Return to 2001 Abstacts List

*220. Evaluating Patient Distress from Cancer Related Fatigue: An Instrument Development Study

Sandra Holley, PhD, ARNP, James A. Haley VAMC

Objectives: The purposes of this study were two-fold. The first purpose (Phase I) was to understand the common meanings of CRF and describe itsí impact on the lives of the participants. The second purpose (Phase II) was to develop a clinically useful and psychometrically sound tool for the measurement of fatigue in persons with cancer.

Methods: In Phase I, the sample consisted of seventeen patients with cancer who agreed to participate, yielding 23 in-depth audio-taped interviews. Participants included inpatients and outpatients from a dedicated cancer center and a VA Hospital.

In Phase II the Cancer Related Fatigue Distress Scale (CRFDS) was developed. Content analysis was used to analyze the Phase I transcribed interviews. The interviews were coded and categorized by domains of distress for analysis. Content validity was assessed by five cancer survivors. The resulting CRFDS was administered.

The Phase II sample consisted of 221 adults with cancer in a dedicated cancer center and a VA hospital.

Results: In Phase I, CRF was found to be more rapid in onset, more energy draining, more intense, longer lasting, more severe and unrelenting when compared to "typical" fatigue. CRF caused distress in the physical, social, spiritual, psychological, and cognitive domains of the participantsí lives.

In Phase II, factor analysis resulted in all items loading on one factor indicating a single scale. Coefficient alpha score was .98 after the elimination of three items.

Conclusions: The CRFDS has strong content validity, high reliability, and very good construct validity.The CRFDS is a clinically useful and psychometrically sound tool for the measurement of CRF. This tool is useful because it is brief (20 items) but thorough, with clear instructions requiring no training to use, and has a readability score at the third-grade level.
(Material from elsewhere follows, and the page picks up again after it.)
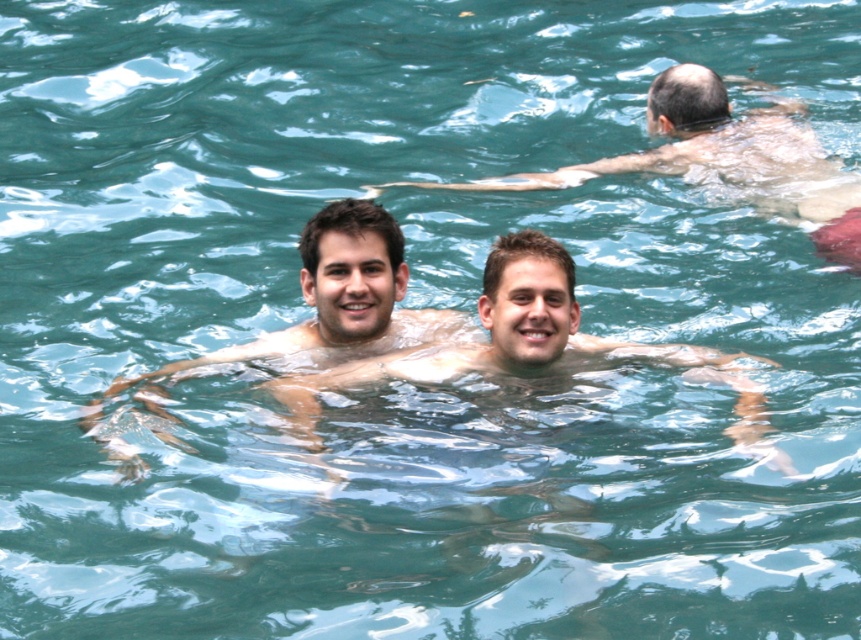
You are a photographer taking a picture of the two people in the water. You want to ensure that both the smooth skin man at center and the smooth skin at center are clearly visible in the photo. Given their positions, which one is closer to the camera?

The smooth skin man at center is closer to the camera because the smooth skin at center is positioned behind him.

You are a photographer taking a picture of two people in the water. You notice the smooth skin at center and the smooth skin man at upper center. Which of the two subjects is positioned lower in the frame?

The smooth skin at center is positioned lower in the frame than the smooth skin man at upper center.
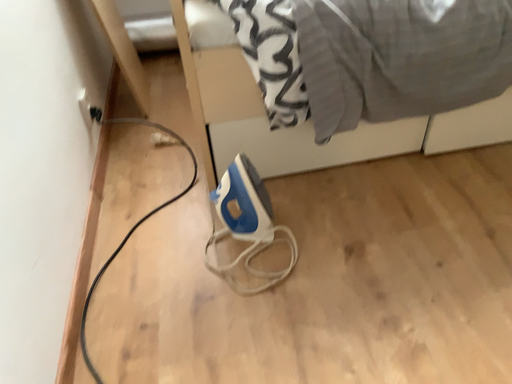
Impact: Oncology nurses need a clinically useful and sound tool for the measurement of CRF. The Cancer Related Fatigue Distress Scale is a tool that oncology nurses can use in practice to assess CRF and plan strategies with patients for its management. This tool may be used in inpatient or outpatient settings with patients who may be too tired to complete lengthy and complex tools. Nurses can quickly review patient responses and identify potential beneficial interventions and then later reassess with the CRFDS to evaluate the effectiveness of those interventions.